** Opening MATERIAL FOR THIS EXERCISE block **
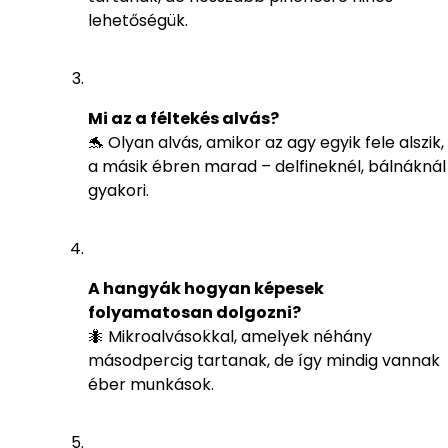
lehetőségük.
Mi az a féltekés alvás?
🐬 Olyan alvás, amikor az agy egyik fele alszik,
a másik ébren marad – delfineknél, bálnáknál
gyakori.
A hangyák hogyan képesek
folyamatosan dolgozni?
🐜 Mikroalvásokkal, amelyek néhány
másodpercig tartanak, de így mindig vannak
éber munkások.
** Closing MATERIAL FOR THIS EXERCISE block **
Extract every line in the records that contains the string "másik".

a másik ébren marad – delfineknél, bálnáknál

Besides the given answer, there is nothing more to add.